The path escalates when any of the following change: a new feature enters the model, the scoring population shifts (new geography, new product, new segment), the decision threshold or score-to-action mapping moves, or the training data window crosses a known regime break. Now you need a human approver, a written rationale in the approval request payload, and a second reviewer for anything touching protected attributes or adverse-action surfaces. Same event schema. Heavier approval path feeding it.

The trap to avoid: do not build a single committee that approves everything. You will create a queue, the queue will become the bottleneck, and somebody will invent a side channel to bypass it. Push routing into the platform. The platform decides which path a given promotion qualifies for, based on a diff between the candidate and the incumbent, and that routing decision is itself part of the event payload. If somebody later disputes that a retrain should have escalated, you can replay the diff.

One uncomfortable caveat. This pattern is overkill for a team running three models, all internal, none of them touching customer decisions. For that team, a well-disciplined registry plus the habit of attaching PDFs to a ticket is probably enough, and adding an append-only event store is operational drag with no audit on the horizon. The pattern earns its weight when promotions are frequent, when models touch regulated decisions, or when the population of approvers exceeds the number of people who can keep the history in their heads. That is most BFSI and insurance platforms past their second year. It is not every team.

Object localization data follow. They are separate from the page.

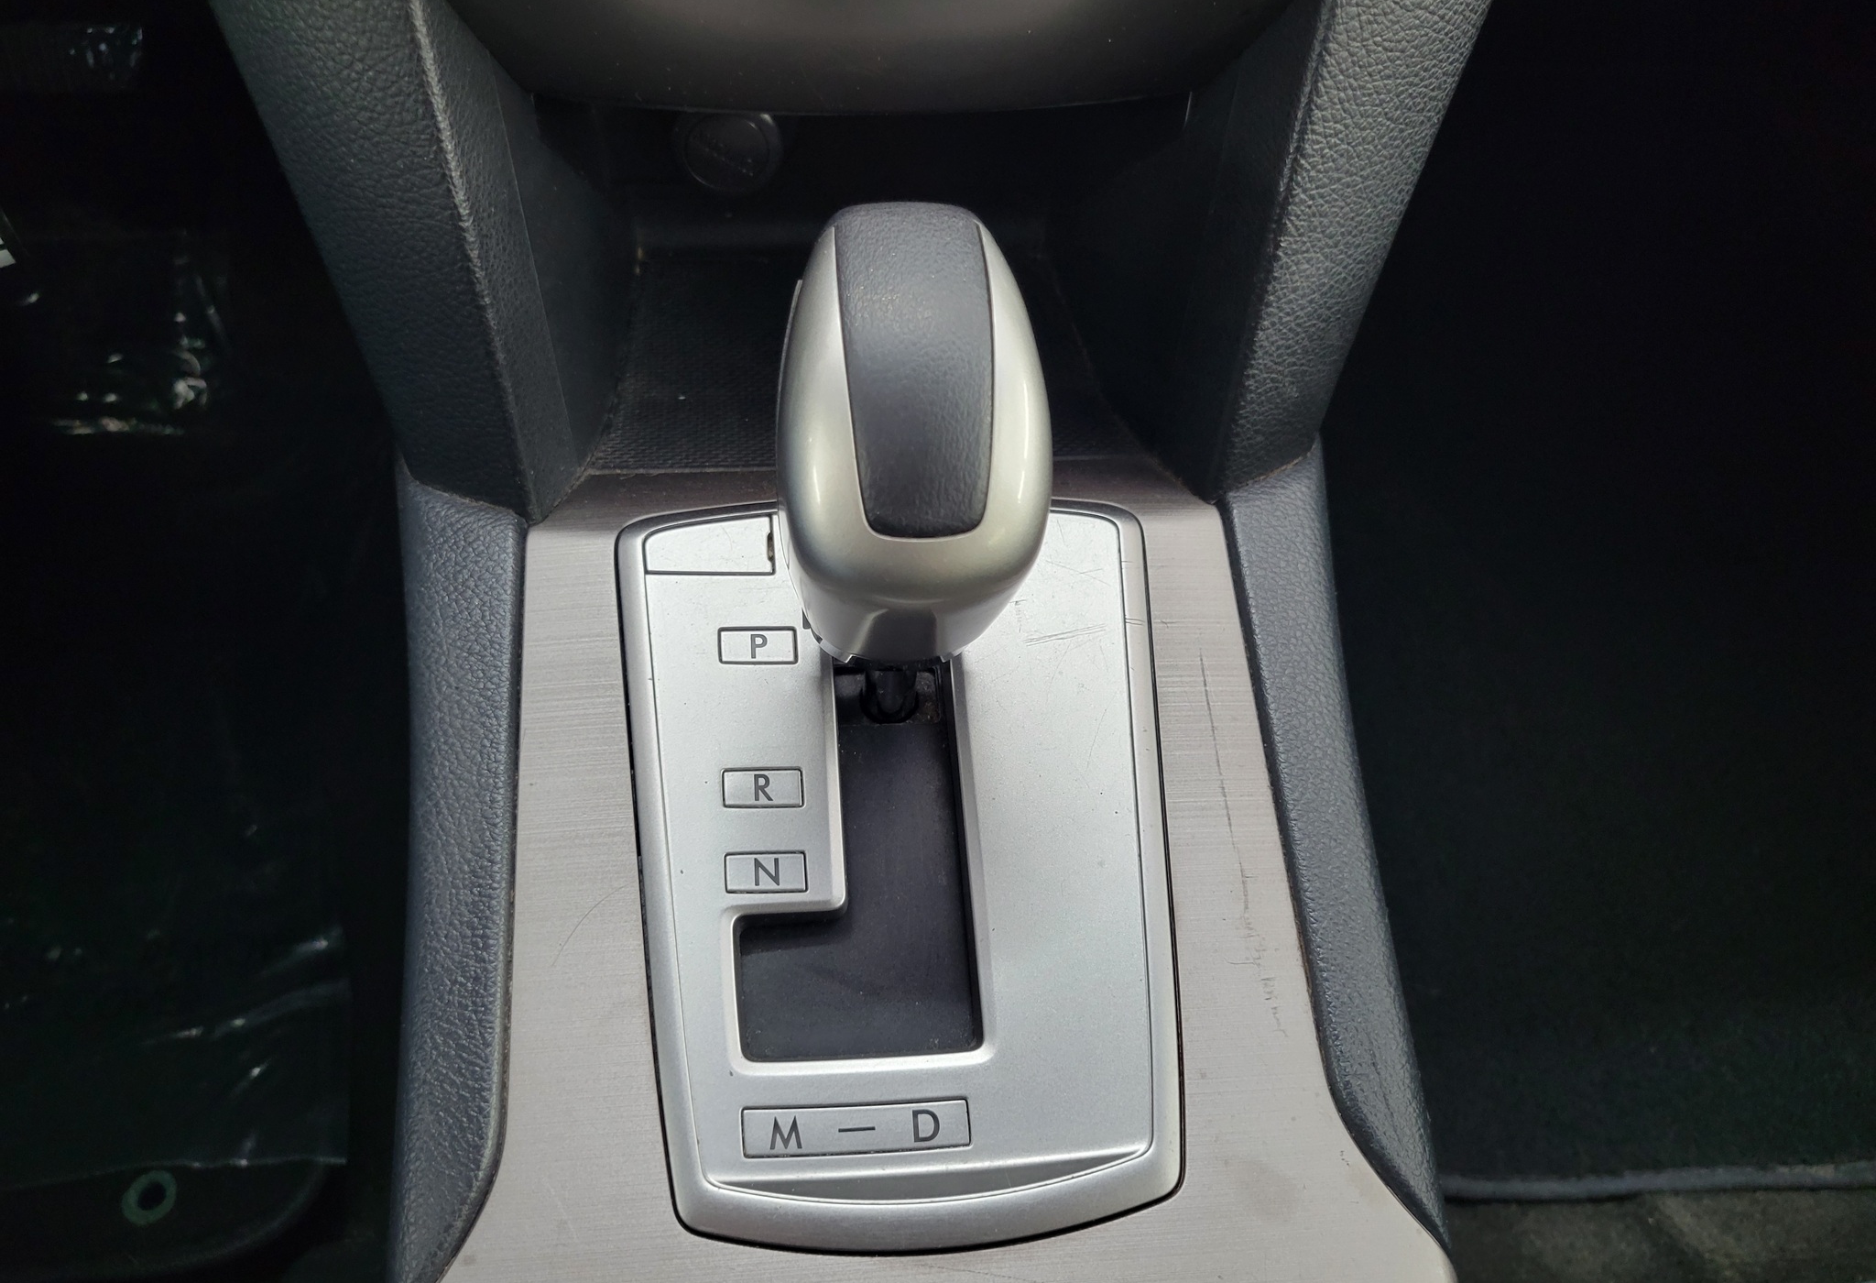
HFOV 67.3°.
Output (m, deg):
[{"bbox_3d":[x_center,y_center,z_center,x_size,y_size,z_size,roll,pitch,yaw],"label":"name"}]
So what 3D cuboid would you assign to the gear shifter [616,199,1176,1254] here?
[{"bbox_3d":[-0.012,0.023,0.286,0.134,0.111,0.195,-3,71,0],"label":"gear shifter"}]

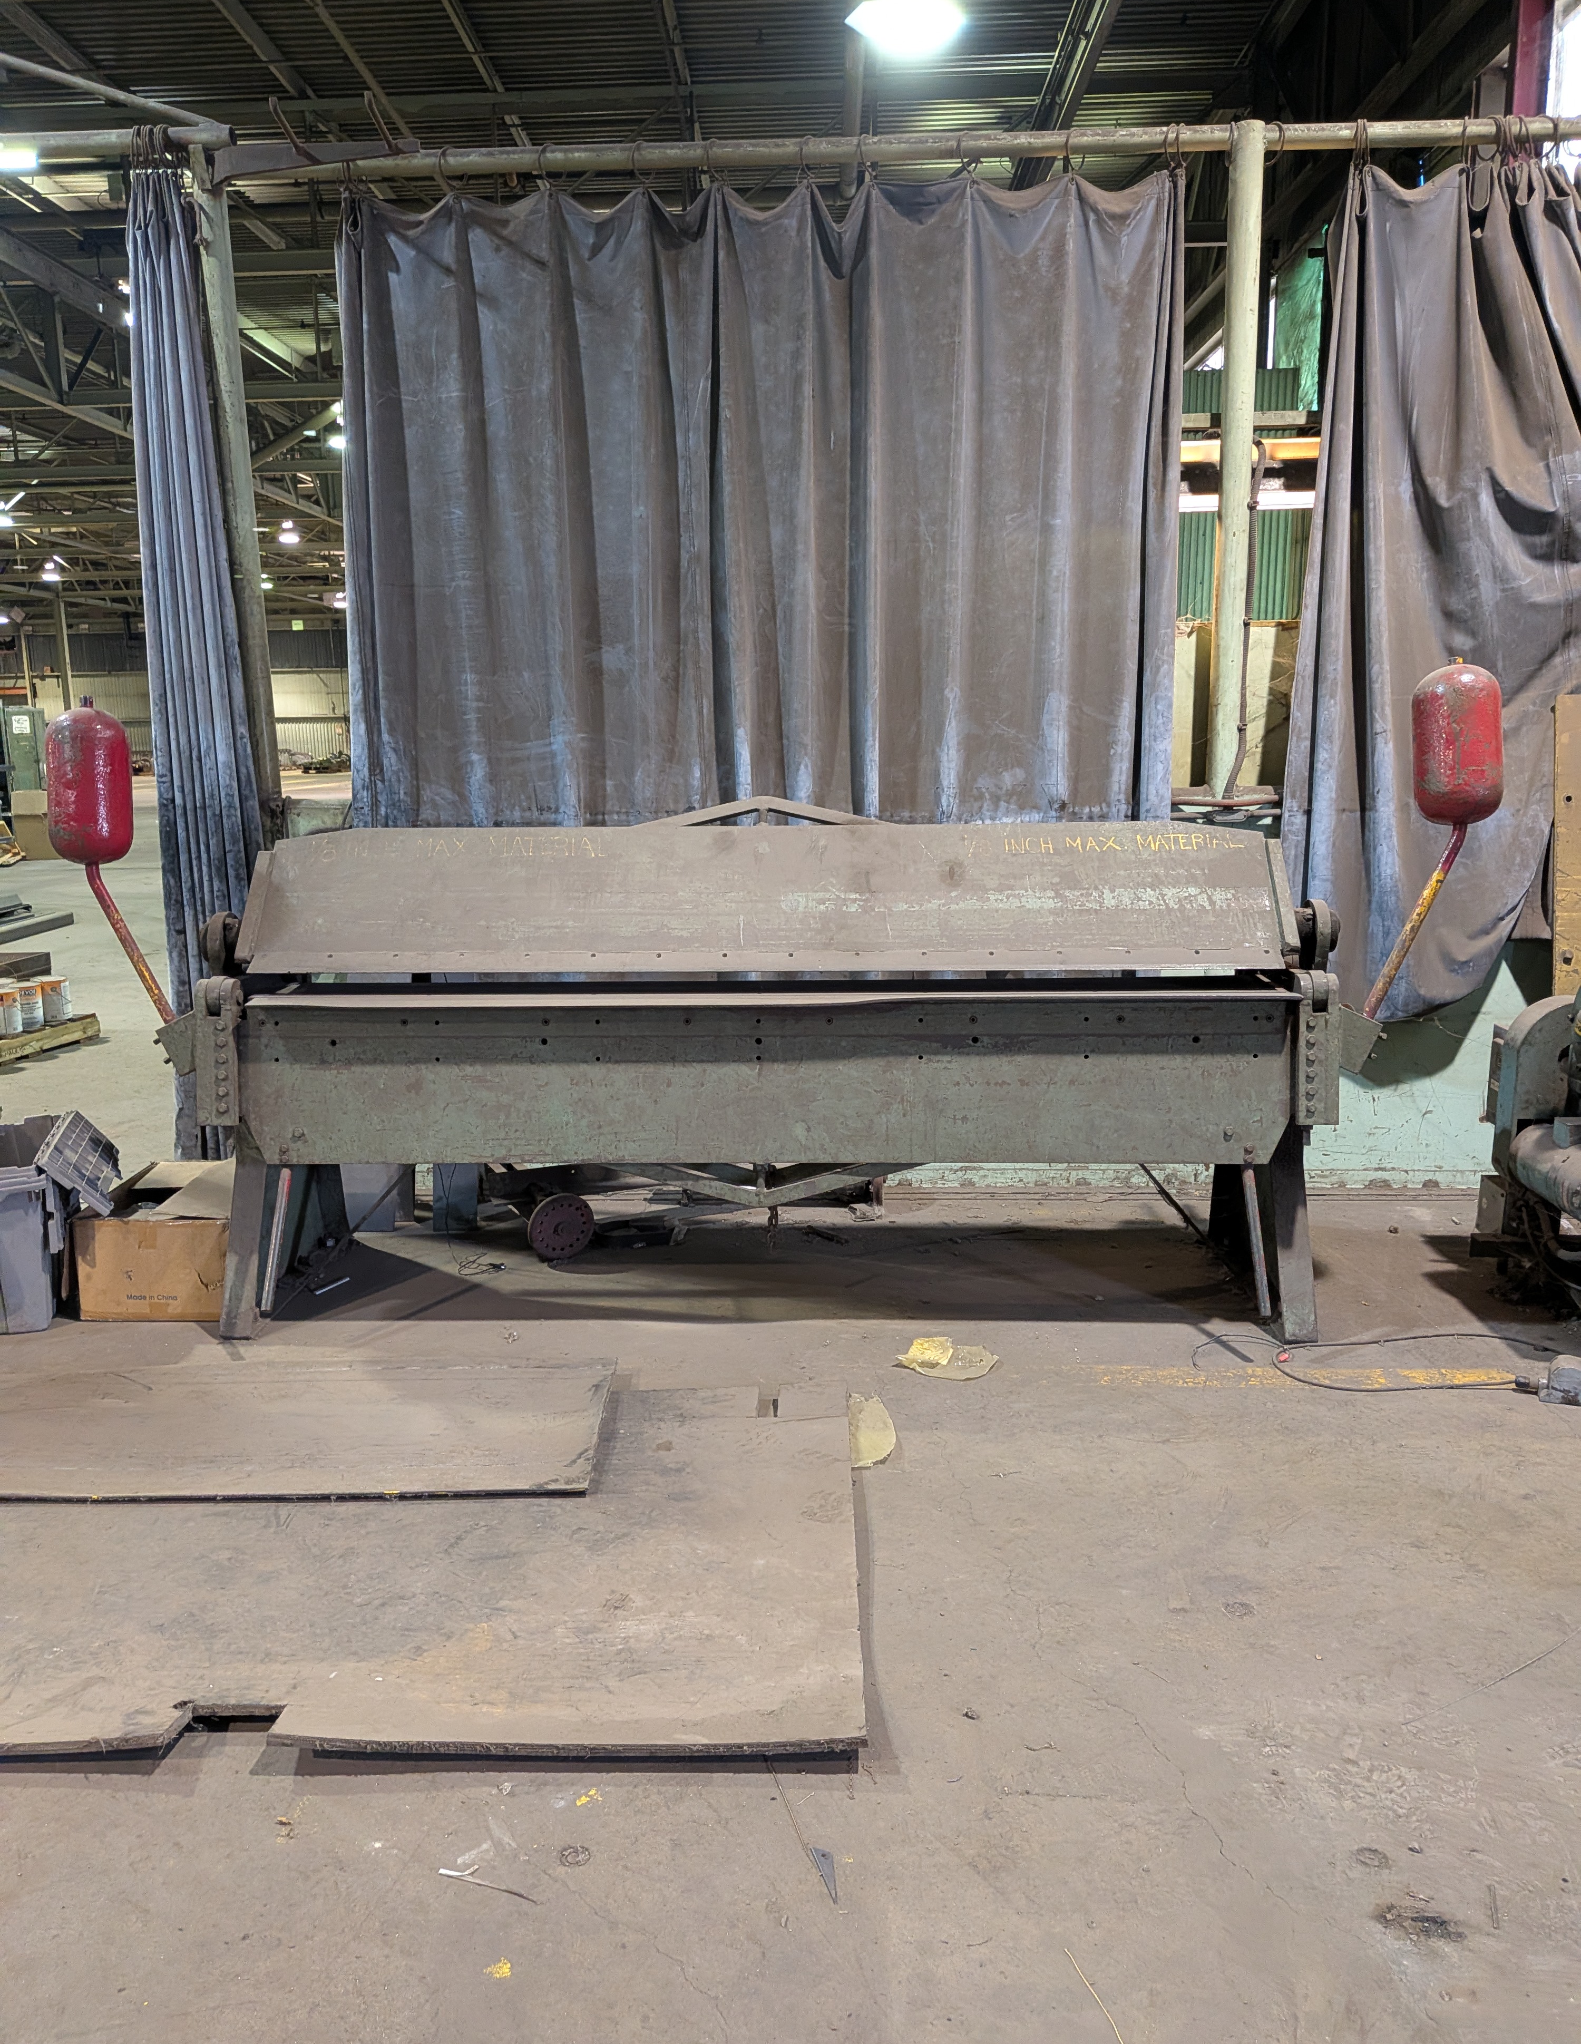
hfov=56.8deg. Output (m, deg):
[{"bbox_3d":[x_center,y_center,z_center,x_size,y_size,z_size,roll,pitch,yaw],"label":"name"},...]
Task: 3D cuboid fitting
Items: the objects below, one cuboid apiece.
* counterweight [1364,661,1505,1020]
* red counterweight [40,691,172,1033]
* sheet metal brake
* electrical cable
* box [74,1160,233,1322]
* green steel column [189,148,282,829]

The other thing I will concede: building this correctly creates a new on-call surface. The promotion event writer is now on the critical path of every model going live. If it fails closed, you cannot promote. If it fails open, you have promotions without evidence, which is the worst of both worlds. Pick fail-closed, accept that you now have a freeze window when the evidence store is unhealthy, and budget for the incident the first time it happens. Most outages of this kind are paid for in advance, in the form of the design conversation you have before go-live rather than the one you have at 11pm during an audit week.

Before Your Next Promotion

Write down the six fields your promotion event will bind. Write down where that event will be stored, who owns the retention policy on it, and what the idempotency key is derived from. If that record does not exist independently of your registry, then your governance evidence is your registry – and the registry was not built to be evidence. It was built to be a catalogue. Those are different jobs. Audits are where you find out which one you actually have.